High-level narcissists are experts at this form of covert attack. They constantly criticize you, often cloaked as ‘well-meaning advice,’ aiming to chip away at your self-esteem.

This was something I experienced in a previous relationship. My partner would frequently make negative comments about my appearance, my work, my friends – all under the guise of ‘just being honest.’ Over time, this constant criticism started affecting my self-image and confidence.

Remember, no one has the right to undermine your worth.
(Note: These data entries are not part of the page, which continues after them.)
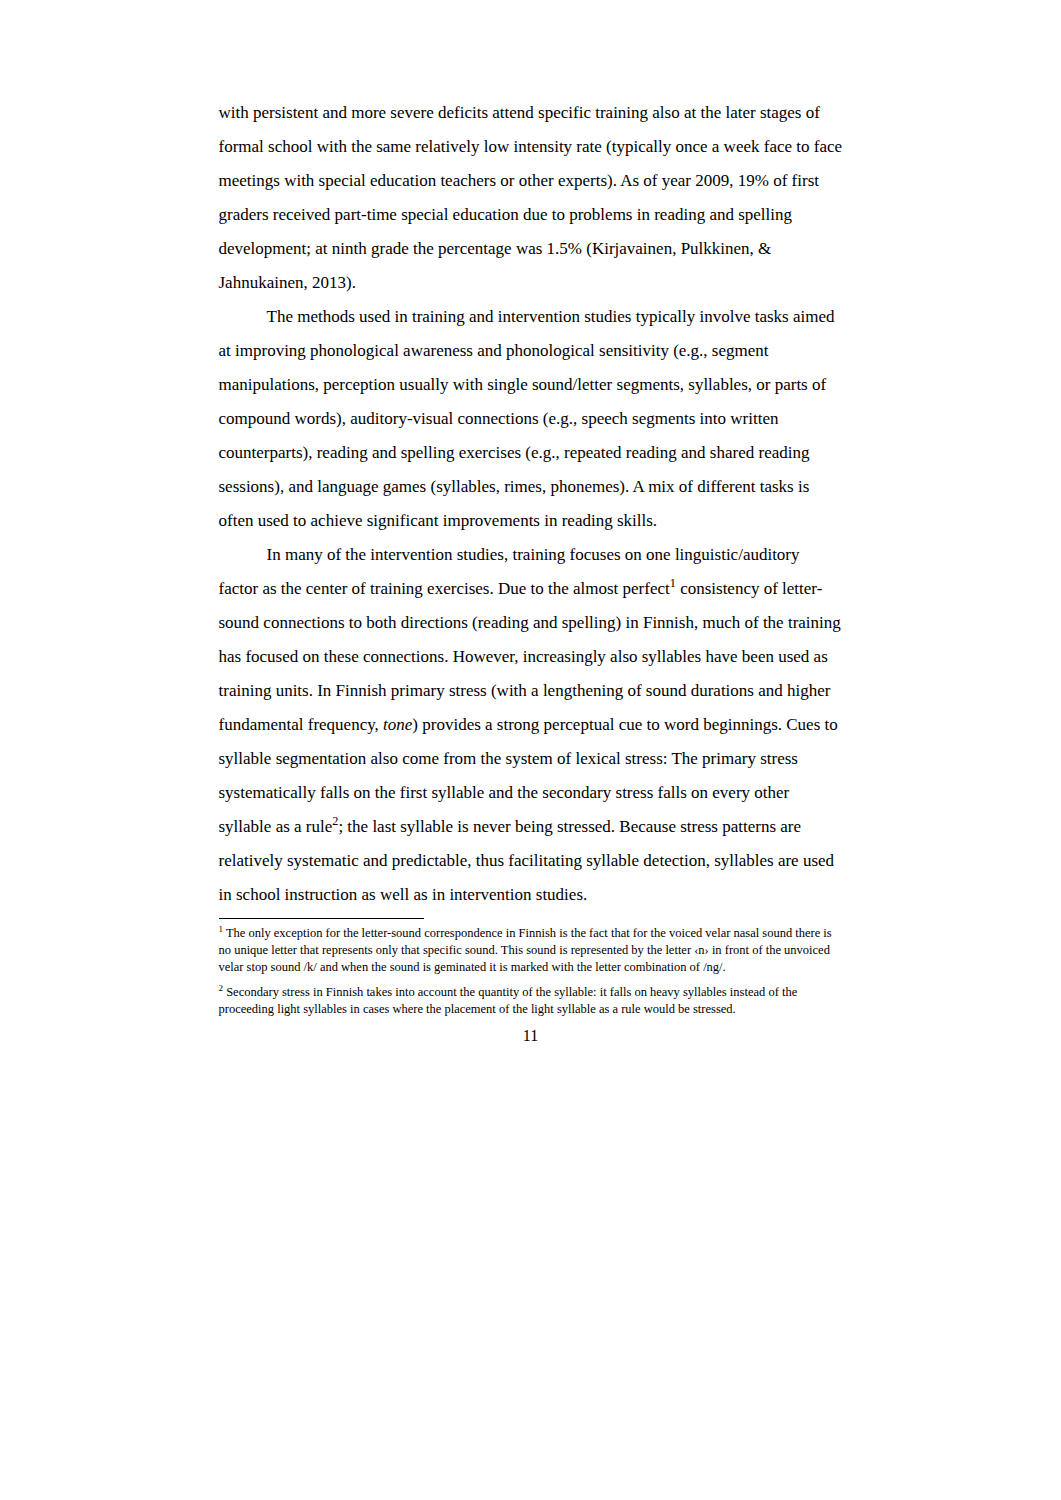with persistent and more severe deficits attend specific training also at the later stages of formal school with the same relatively low intensity rate (typically once a week face to face meetings with special education teachers or other experts). As of year 2009, 19% of first graders received part-time special education due to problems in reading and spelling development; at ninth grade the percentage was 1.5% (Kirjavainen, Pulkkinen, & Jahnukainen, 2013).
The methods used in training and intervention studies typically involve tasks aimed at improving phonological awareness and phonological sensitivity (e.g., segment manipulations, perception usually with single sound/letter segments, syllables, or parts of compound words), auditory-visual connections (e.g., speech segments into written counterparts), reading and spelling exercises (e.g., repeated reading and shared reading sessions), and language games (syllables, rimes, phonemes). A mix of different tasks is often used to achieve significant improvements in reading skills.
In many of the intervention studies, training focuses on one linguistic/auditory factor as the center of training exercises. Due to the almost perfect1 consistency of letter-sound connections to both directions (reading and spelling) in Finnish, much of the training has focused on these connections. However, increasingly also syllables have been used as training units. In Finnish primary stress (with a lengthening of sound durations and higher fundamental frequency, tone) provides a strong perceptual cue to word beginnings. Cues to syllable segmentation also come from the system of lexical stress: The primary stress systematically falls on the first syllable and the secondary stress falls on every other syllable as a rule2; the last syllable is never being stressed. Because stress patterns are relatively systematic and predictable, thus facilitating syllable detection, syllables are used in school instruction as well as in intervention studies.
1 The only exception for the letter-sound correspondence in Finnish is the fact that for the voiced velar nasal sound there is no unique letter that represents only that specific sound. This sound is represented by the letter ‹n› in front of the unvoiced velar stop sound /k/ and when the sound is geminated it is marked with the letter combination of /ng/.
2 Secondary stress in Finnish takes into account the quantity of the syllable: it falls on heavy syllables instead of the proceeding light syllables in cases where the placement of the light syllable as a rule would be stressed.
11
Recognize this tactic for what it is and protect your self-esteem from these subtle attacks.

6) False charm

Counterintuitively, high-level narcissists aren’t always unpleasant to be around. In fact, they can be incredibly charming and charismatic, drawing people in with their captivating persona.

This is not genuine warmth; rather, it’s a calculated strategy to gain your trust and admiration. Once you’re drawn in by their charm, it becomes easier for them to manipulate your emotions and control your actions.

As renowned psychologist Dr. Robert Hare notes, “Not all psychopaths are in prison – some are in the board room.” This quote is a stark reminder that harmful individuals can exist in any sphere of our lives, often disguised behind a mask of charm and charisma.

Being aware of this tactic can help you maintain a sense of self despite the deceptive allure of a narcissist. It’s important to remember that charm does not equate to genuine care or respect.

7) Feigned innocence

The final tactic is feigned innocence, a masterful masquerade where the narcissist plays the victim to evade accountability.

This can be confusing and disorienting, as it goes against your perception of their actions. But remember, it’s just another manipulative strategy.

As psychologist Dr. Albert Ellis said, “The best years of your life are the ones in which you decide your problems are your own.”

Recognizing this tactic allows you to refuse the role of the perpetrator that the narcissist tries to impose upon you, protecting your sense of self.

Concluding thoughts

The journey through understanding the tactics of high-level narcissists is a bitter pill to swallow. It’s a testament to the complex tapestry of human behavior and manipulation.

These tactics, designed to quietly erase your sense of self, are subtle and potent. They can leave you questioning your reality, doubting your worth, and feeling invisible.

However, the power of awareness cannot be underestimated. Recognizing these strategies for what they are equips you with the knowledge to protect your sense of self.

As we navigate through life, relationships and interactions, remember – your worth is not determined by anyone else’s actions or words. Your sense of self is yours to hold and cherish.

In the face of manipulation and deceit, you have the power to choose resilience. You have the power to maintain your sense of self.